EXTRACT.
## START

But you made some very good points that MUST be emphasized and not glibly passed over.

Always cover bare metal with an epoxy primer - to seal any body fillers away from the metal. Then allow enough time for the body filler to dry, shrink etc.

I put the itallics on the item that is still being actively discussed and even argued about amongst auto body workers. You can derive your own opinion by searching as I did.

But you should always cover bare metal with an ETCHING PRIMER. Most commonly available Epoxy Primer IS self-etching. There are brands of Epoxy Primer that are NOT self-etching, but these are usually special purpose primers and or filler primers.

Allowing enough time for the body filler / glaze / red-cap / primer / sealer to properly cure is critical. Far too often the imperfections visible in the reflection of the finished and polished paint are due to the base materials shrinking AFTER the job was done.

While there are minimum times after which you can continue with the next product to go on the car, these times are subject to a lot of factors that can just as easily EXTEND those minimums to where they become problematic. There are also maximums, but any time you're working a project to where it becomes critical to monitor the time between one step and the next...you better have LOTS of experience and knowledge of what you are doing.

## END

RECORDS SHOWN.

## START

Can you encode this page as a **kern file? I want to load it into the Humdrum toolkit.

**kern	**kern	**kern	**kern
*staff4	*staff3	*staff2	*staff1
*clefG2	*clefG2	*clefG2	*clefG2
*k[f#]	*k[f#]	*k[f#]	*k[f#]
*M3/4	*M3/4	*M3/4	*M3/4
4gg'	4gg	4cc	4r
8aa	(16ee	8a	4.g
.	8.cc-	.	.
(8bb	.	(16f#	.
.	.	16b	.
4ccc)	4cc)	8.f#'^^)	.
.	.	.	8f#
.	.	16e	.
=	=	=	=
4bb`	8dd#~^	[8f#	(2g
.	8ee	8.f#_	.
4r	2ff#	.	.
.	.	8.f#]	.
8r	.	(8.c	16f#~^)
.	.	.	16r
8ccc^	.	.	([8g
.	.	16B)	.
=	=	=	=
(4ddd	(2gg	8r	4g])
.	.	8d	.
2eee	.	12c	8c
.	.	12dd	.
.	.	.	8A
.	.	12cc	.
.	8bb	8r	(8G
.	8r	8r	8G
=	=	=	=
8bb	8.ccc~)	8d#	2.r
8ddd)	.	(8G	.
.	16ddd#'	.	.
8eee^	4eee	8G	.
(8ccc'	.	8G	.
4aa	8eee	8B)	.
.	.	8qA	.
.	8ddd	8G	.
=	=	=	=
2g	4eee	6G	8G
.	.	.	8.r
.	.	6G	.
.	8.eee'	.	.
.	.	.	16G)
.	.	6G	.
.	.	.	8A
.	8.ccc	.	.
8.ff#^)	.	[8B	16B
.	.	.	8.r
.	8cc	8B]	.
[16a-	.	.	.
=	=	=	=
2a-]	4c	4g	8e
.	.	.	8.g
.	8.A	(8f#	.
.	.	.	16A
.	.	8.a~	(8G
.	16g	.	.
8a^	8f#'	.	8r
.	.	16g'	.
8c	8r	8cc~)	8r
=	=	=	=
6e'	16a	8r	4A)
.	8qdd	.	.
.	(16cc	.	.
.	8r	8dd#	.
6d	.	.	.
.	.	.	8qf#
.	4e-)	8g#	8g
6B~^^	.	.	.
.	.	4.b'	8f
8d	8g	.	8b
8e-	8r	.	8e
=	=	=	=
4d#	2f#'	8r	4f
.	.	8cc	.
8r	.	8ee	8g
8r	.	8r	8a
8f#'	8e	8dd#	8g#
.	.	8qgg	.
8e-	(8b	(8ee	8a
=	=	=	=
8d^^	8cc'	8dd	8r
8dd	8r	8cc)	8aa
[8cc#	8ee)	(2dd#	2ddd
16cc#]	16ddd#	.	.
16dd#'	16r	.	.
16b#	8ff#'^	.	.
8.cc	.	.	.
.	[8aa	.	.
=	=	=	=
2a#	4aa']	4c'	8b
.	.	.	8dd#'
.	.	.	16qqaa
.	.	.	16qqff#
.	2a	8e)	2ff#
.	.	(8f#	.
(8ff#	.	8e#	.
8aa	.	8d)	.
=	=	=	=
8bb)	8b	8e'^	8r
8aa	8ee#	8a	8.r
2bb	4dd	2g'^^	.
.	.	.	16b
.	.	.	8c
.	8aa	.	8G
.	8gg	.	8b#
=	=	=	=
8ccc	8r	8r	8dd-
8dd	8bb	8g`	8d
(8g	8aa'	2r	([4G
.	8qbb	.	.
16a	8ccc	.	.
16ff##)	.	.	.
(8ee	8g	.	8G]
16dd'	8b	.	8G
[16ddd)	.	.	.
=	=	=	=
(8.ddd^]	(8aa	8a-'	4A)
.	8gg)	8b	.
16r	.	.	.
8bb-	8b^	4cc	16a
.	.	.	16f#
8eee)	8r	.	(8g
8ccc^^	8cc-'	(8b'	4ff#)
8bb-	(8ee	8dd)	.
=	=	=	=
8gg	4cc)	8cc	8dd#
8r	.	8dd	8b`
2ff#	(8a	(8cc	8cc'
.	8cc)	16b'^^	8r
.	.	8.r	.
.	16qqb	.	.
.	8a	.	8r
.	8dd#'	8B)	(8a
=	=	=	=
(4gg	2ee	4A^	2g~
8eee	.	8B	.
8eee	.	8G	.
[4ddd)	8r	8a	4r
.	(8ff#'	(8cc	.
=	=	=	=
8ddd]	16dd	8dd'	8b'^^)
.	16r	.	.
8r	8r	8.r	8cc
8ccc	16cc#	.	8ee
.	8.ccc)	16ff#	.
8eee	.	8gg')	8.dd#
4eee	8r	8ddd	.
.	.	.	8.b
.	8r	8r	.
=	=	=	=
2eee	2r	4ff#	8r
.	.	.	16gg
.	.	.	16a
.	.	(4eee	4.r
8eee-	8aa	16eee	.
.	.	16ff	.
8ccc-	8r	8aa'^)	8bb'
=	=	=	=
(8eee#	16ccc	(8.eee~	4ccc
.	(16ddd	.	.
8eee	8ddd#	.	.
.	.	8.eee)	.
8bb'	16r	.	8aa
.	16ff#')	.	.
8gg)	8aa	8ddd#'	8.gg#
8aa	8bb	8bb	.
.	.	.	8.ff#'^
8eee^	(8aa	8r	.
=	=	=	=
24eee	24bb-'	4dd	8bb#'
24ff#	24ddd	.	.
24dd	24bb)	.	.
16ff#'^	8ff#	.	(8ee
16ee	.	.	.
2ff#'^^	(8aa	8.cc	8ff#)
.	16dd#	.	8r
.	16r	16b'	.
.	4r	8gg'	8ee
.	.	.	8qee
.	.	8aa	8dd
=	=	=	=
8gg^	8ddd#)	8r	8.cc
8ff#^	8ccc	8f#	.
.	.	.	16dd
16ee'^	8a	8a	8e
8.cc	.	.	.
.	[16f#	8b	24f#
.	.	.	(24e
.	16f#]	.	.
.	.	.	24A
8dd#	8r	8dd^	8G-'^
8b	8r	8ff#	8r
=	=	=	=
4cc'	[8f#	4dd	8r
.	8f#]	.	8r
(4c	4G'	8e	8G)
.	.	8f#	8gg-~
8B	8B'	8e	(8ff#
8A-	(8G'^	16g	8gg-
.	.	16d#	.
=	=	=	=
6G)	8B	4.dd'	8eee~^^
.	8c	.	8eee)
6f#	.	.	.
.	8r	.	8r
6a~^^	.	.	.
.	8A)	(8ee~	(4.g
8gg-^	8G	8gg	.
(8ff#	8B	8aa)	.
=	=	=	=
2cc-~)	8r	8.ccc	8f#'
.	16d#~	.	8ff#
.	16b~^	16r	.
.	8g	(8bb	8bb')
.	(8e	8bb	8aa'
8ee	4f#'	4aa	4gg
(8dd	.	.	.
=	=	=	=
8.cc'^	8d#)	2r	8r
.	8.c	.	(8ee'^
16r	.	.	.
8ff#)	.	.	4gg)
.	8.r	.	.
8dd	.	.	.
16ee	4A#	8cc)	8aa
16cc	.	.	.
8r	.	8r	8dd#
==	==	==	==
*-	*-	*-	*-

## END

DIRECTIVE A.
According to the auto body text, what should always cover bare metal?
DIRECTIVE B.
Pick up the auto body text after its final sentence and carry it forward in the same voice.
The records have no connection to the auto body text.

TASK OUTPUT A.
An etching primer.

TASK OUTPUT B.
This applies not only to allowing filler to set properly, but also when to "skin-scratch" the filler to allow it to release any trapped reactants that would be otherwise trapped in the filler. Do this too early and you'll literally peel the filler off the car, do it too late and it won't scratch and you'll gum up the first couple sheets of sandpaper until you get past the "skin". Try to apply primer on top of filler that hasn't had time to cure and "de-gas" and it may cause the primer to craze, blush or even trap the reactants in the filler which will end up shrinking later...and you'll have a nice "lilly-pad" in the middle of your paint job.

When you see a paint job that is less than 5 years old - with the body work bubbling up.. you're usually seeing the effects of body fillers that were not sealed away from the metal - or body fillers that were used to fill holes that should have been metal patched. When you see fine cracks in the body fillers, it is usually because not enough time was allowed for the filler to dry/shrink completely (90 days isn't unusual in the better restoration shops and many allow 120 to 180 days)

Itallics mine. Underlined mentioned below.

Body filler exposed to the air, whether it is on the outside of the vehicle or on the inside i.e. the back side of the metal, is literally like putting a salty sponge on bare metal. IT WILL RUST!!! This is not an Urban Legend, it happens, it's been documentd and will continue to happen as long as people think the holes are necessary to make the filler "grip better".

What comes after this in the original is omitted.